For 2012, this site introduces the thought of Zhiwei Tong (童之伟), one of the most innovative scholars of constitutional law in China. Professor Tong has been developing his thought in part in a essay site that was started in 2010. See, Larry Catá Backer, Introducing a New Essay Site on Chinese Law by Zhiwei Tong, Law at the End of the Day, Oct. 16, 2010. Professor Tong is on the faculty of law at East China University of Political Science and Law. He is the Chairman of the Constitution Branch of the Shanghai Law Society and the Vice Chairman of the Constitution Branch of the China Law Society.
The Zhiwei Tong (童之伟) Series focuses on translating some of Professor Tong's work on issues of criminal law and justice in China, matters that touch on core constitutional issues.

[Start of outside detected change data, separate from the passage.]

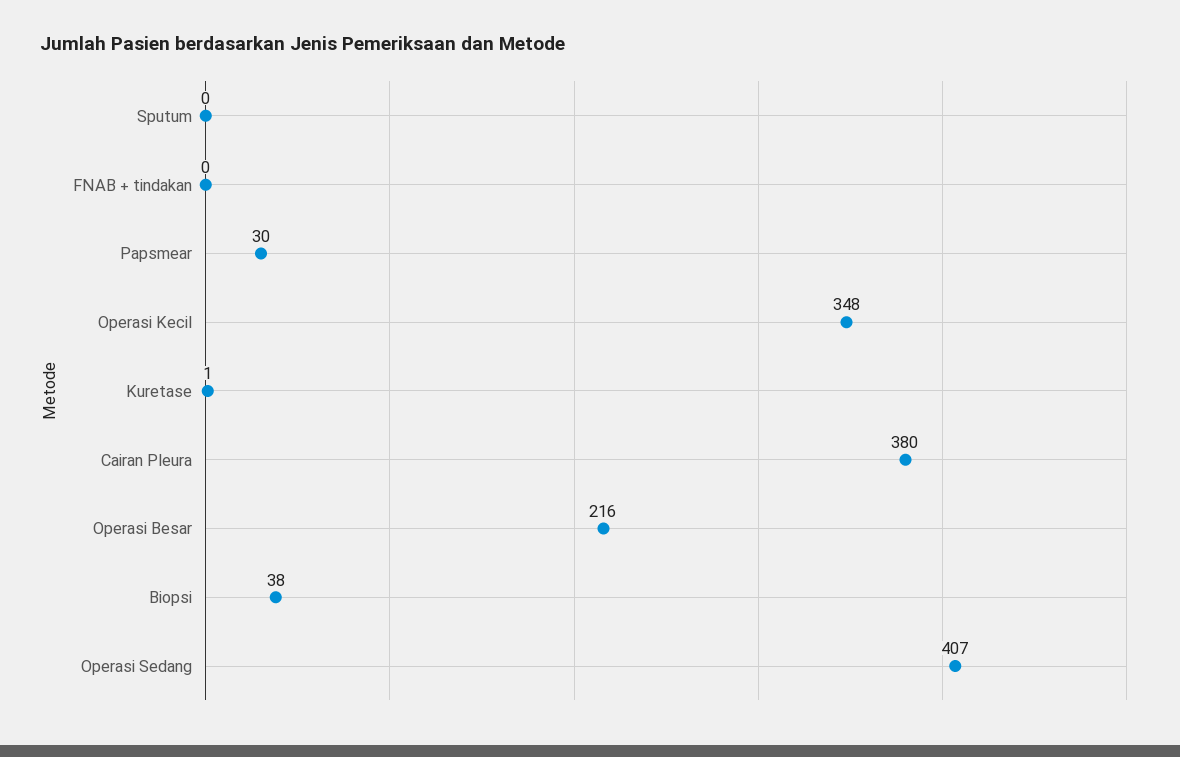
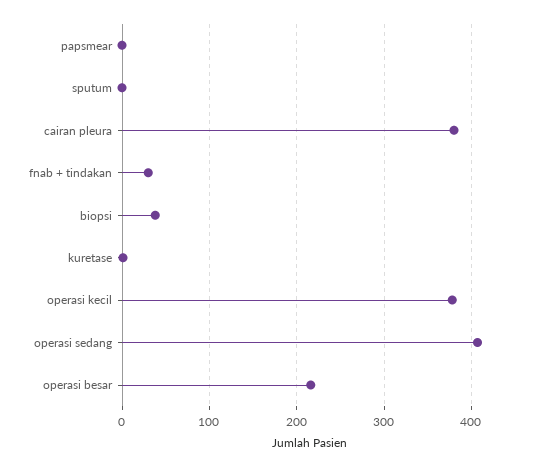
  {
    "Sputum": 0,
-   "FNAB + tindakan": 0,
+   "FNAB + tindakan": 30,
-   "Papsmear": 30,
+   "Papsmear": 0,
-   "Operasi Kecil": 348,
+   "Operasi Kecil": 380,
    "Kuretase": 1,
    "Cairan Pleura": 380,
    "Operasi Besar": 216,
    "Biopsi": 38,
    "Operasi Sedang": 407
  }

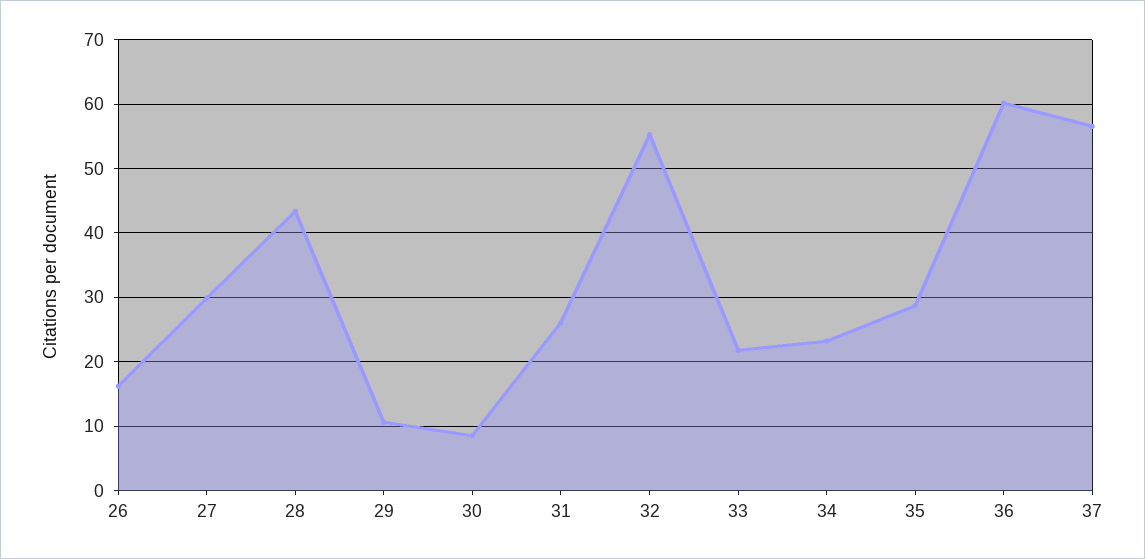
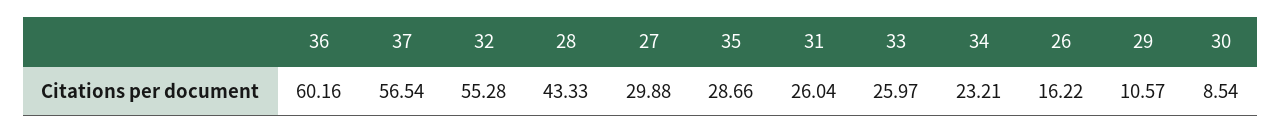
  {
    "26": 16.22,
    "27": 29.88,
    "28": 43.33,
    "29": 10.57,
    "30": 8.54,
    "31": 26.04,
    "32": 55.28,
-   "33": 22,
+   "33": 25.97,
    "34": 23.21,
    "35": 28.66,
    "36": 60.16,
    "37": 56.54
  }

Each of the posting will include an English translation from the original Chinese, the Chinese original and a link to the original essay site. Many of the essays will include annotations that may also be of interest. I hope those of you who are interested in Chinese legal issues will find these materials, hard to get in English, of use. I am grateful to my research assistants, YiYang Cao and Zhichao Yi for their able work in translating these essays.
November 14, 2010
Translator's Note: Chāiqiān (拆迁) has been translated as demolition and relocation. The connotations itself are actually more complex and involve issues similar to the use of eminent domain in the United States. In China, chaiqian has been used as a tool of rapid development. Entire buildings, blocks, neighborhoods and areas are being bought up, the buildings demolished and new buildings built. The inhabitants are paid a compensation fee (sometimes substantial) to relocate somewhere else. Oftentimes, the inhabitants are provided with new housing to replace the old housing that was going to be demolished. The process, unfortunately, is not always peaceful and is also quite frequently corrupt.